An Australian Capital Territory school has seen a significant improvement in the reading levels of its students according to the latest NAPLAN results, thanks to a whole-school effort to foster a love of reading in students.

The Sydney Morning Herald reports that Charnwood-Dunlop School—a government school in a low socio-economic area with around 40% of students from non-English speaking backgrounds—made several changes as part of a strategy to improve reading levels across the school. These included opening a space for reading before school (called the ABC Cafe) and implementing a half-hour ‘hot read’ session every morning, between 9 and 9.30 am.

2017 NAPLAN results from the school show that year three and year five students had improved significantly in reading and grammar compared to the results from 2015, when year three and year five students were performing below or substantially below in reading and writing compared to similar schools across the country. The school is now performing on par or better than some of their counterparts elsewhere in the country.
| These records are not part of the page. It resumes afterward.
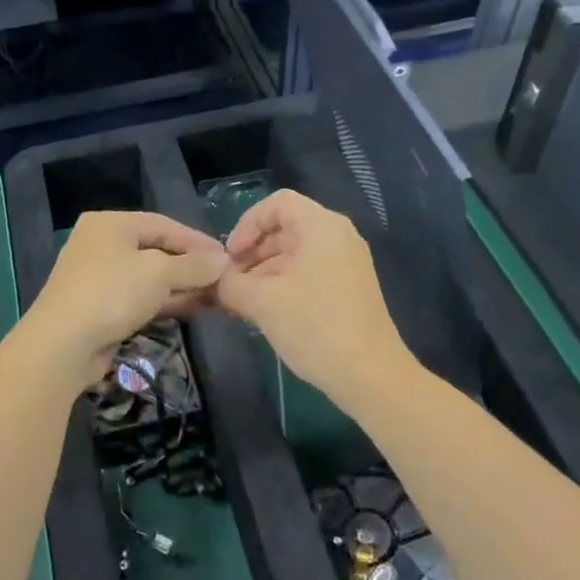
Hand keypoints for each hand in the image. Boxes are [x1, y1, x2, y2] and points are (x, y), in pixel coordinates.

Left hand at [15, 211, 226, 391]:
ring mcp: (98, 277)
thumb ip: (194, 265)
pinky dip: (165, 302)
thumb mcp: (160, 273)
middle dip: (191, 267)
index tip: (227, 257)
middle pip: (157, 250)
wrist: (63, 345)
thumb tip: (223, 261)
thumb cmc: (112, 293)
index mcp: (110, 224)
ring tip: (217, 298)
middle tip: (224, 280)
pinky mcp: (100, 307)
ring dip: (182, 287)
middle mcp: (101, 244)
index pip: (164, 224)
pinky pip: (140, 298)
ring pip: (149, 277)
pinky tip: (193, 310)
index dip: (197, 241)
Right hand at [216, 190, 409, 413]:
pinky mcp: (348, 289)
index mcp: (321, 227)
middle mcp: (338, 237)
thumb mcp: (261, 302)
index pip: (276, 204)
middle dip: (251, 253)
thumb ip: (228, 283)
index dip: (246, 224)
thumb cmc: (314, 326)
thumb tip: (211, 279)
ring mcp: (346, 264)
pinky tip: (263, 312)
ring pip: (293, 254)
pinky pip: (307, 273)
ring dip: (262, 272)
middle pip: (284, 229)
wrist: (369, 375)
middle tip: (228, 283)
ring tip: (240, 302)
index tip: (229, 257)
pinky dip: (281, 285)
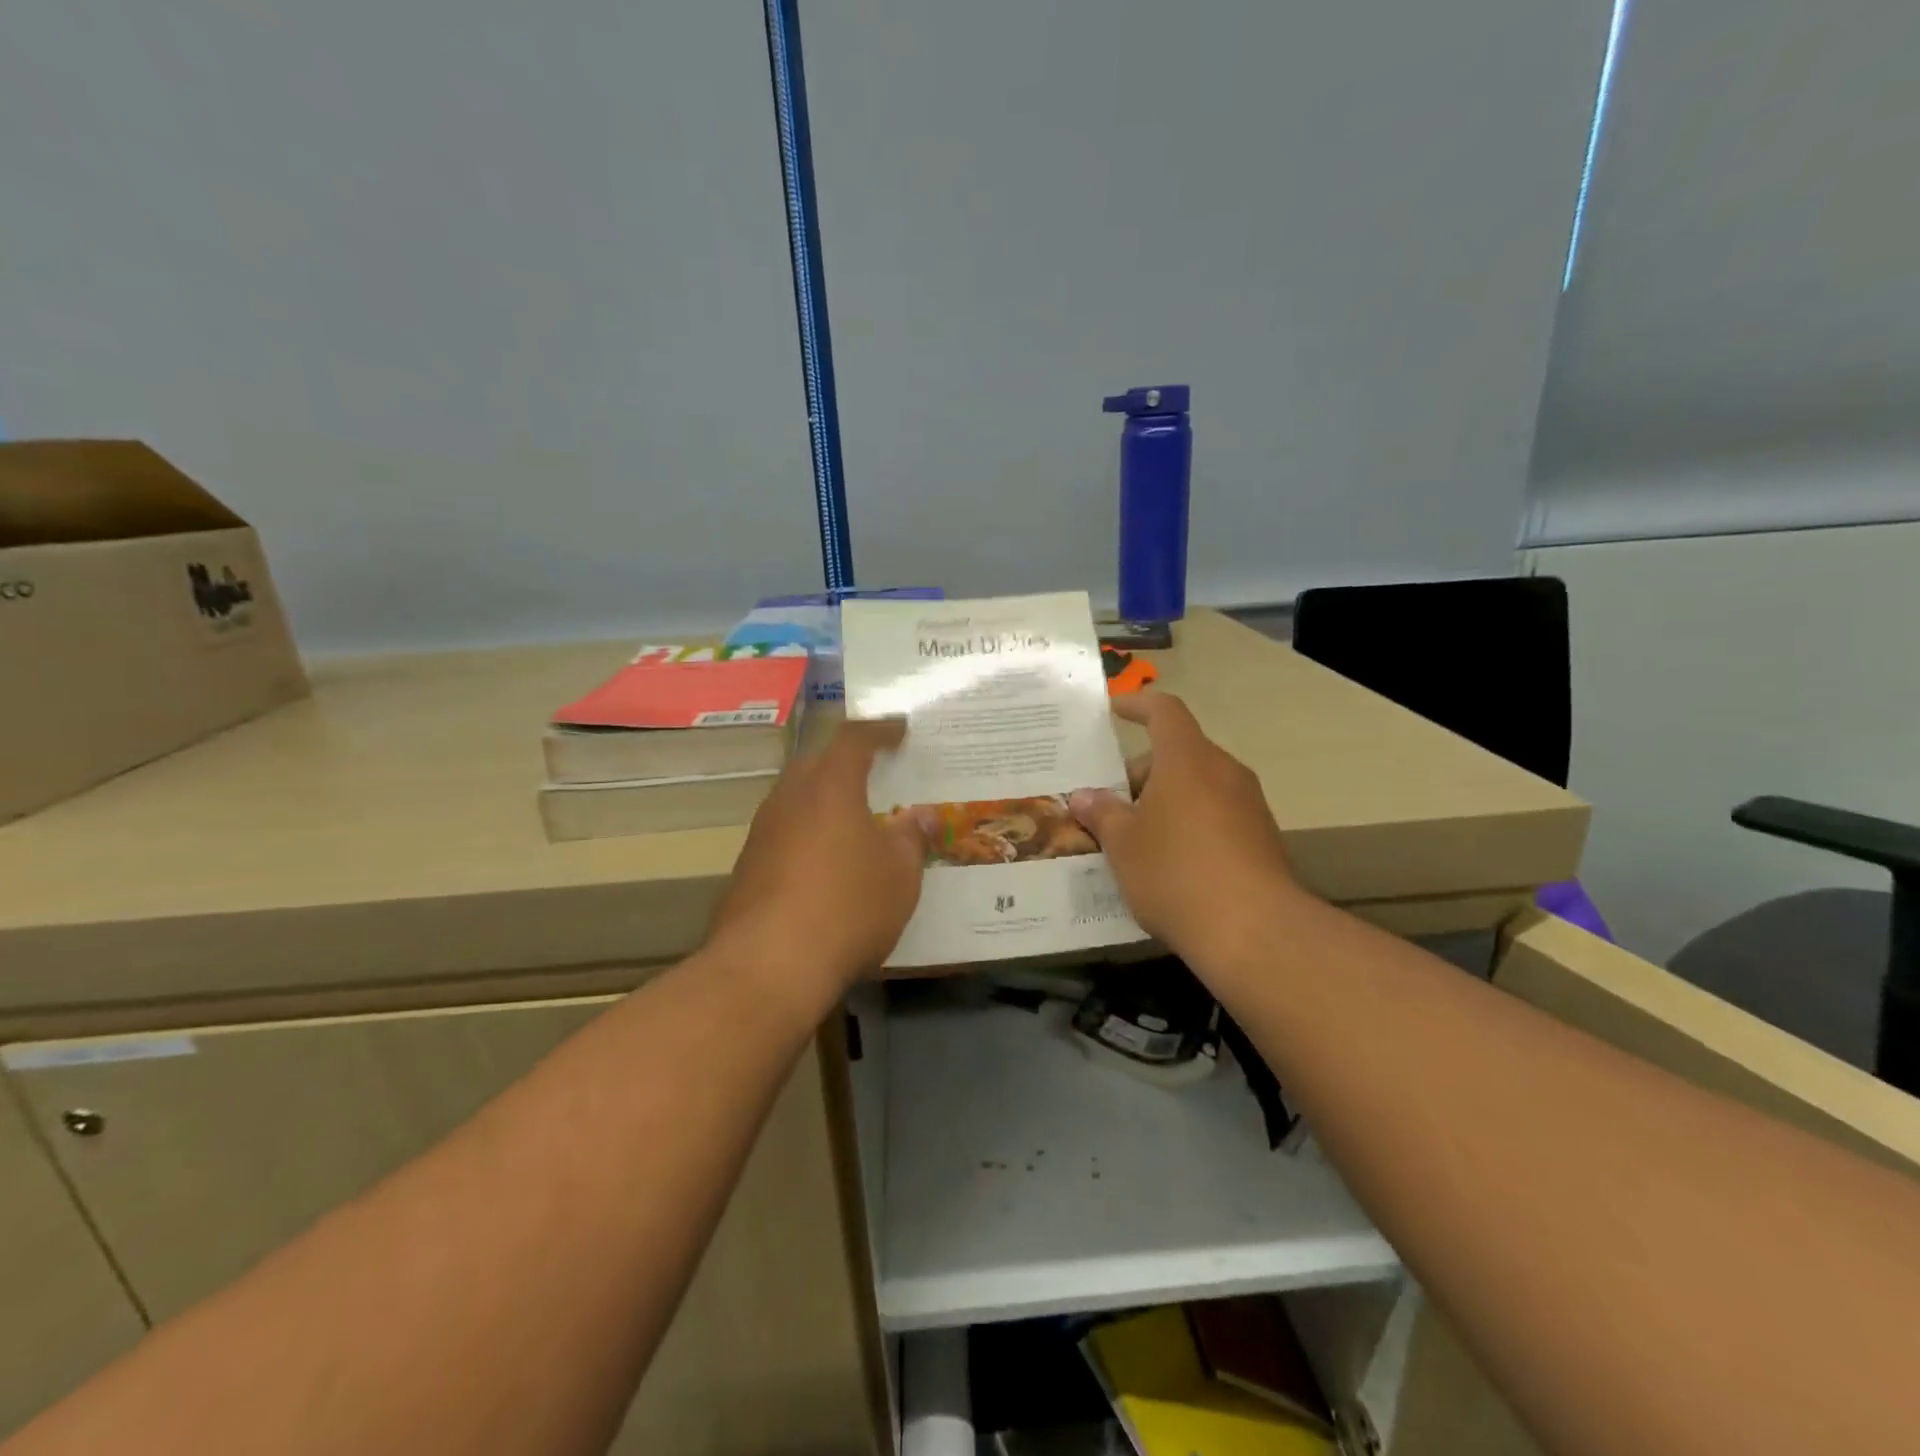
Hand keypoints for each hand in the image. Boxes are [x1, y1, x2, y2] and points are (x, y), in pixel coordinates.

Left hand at [712, 719, 927, 994]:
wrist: (768, 966)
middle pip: (818, 764)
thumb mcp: (899, 874)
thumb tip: (921, 817)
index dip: (880, 730)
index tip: (900, 729)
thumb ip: (911, 839)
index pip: (854, 739)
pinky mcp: (747, 868)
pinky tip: (827, 864)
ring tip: (855, 819)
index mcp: (830, 785)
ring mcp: (762, 832)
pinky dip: (809, 836)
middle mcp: (789, 798)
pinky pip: (785, 834)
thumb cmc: (847, 906)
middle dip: (847, 763)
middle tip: (876, 773)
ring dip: (825, 801)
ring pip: (797, 800)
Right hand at [1069, 694, 1303, 964]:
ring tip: (1130, 837)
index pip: (1164, 711)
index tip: (1114, 710)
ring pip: (1197, 786)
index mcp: (1187, 759)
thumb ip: (1101, 813)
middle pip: (1178, 754)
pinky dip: (1187, 824)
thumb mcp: (1123, 844)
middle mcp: (1223, 771)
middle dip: (1140, 773)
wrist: (1254, 931)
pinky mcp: (1261, 838)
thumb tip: (1084, 796)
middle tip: (1107, 805)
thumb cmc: (1176, 872)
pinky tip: (1166, 863)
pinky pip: (1215, 815)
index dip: (1137, 705)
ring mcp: (1248, 805)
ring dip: (1163, 801)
Charnwood-Dunlop School’s teacher-librarian, Bridgette Manley, has been at the school for three years, following a period where the school ‘went without’ a teacher librarian for some time after the previous librarian retired. Principal Debbie Martens says that Manley ‘leads our literacy intervention and is a coach in literacy, building teacher capacity as part of our coaching team this year’.

Martens said there had been a tangible shift at the school. ‘The biggest change I see is just that love of reading,’ she said.

‘The kids don’t treat reading as something they have to do at school. You actually see them walking around the playground with their books and getting on the bus with them and taking them home. So it’s actually become a culture of enjoying reading.’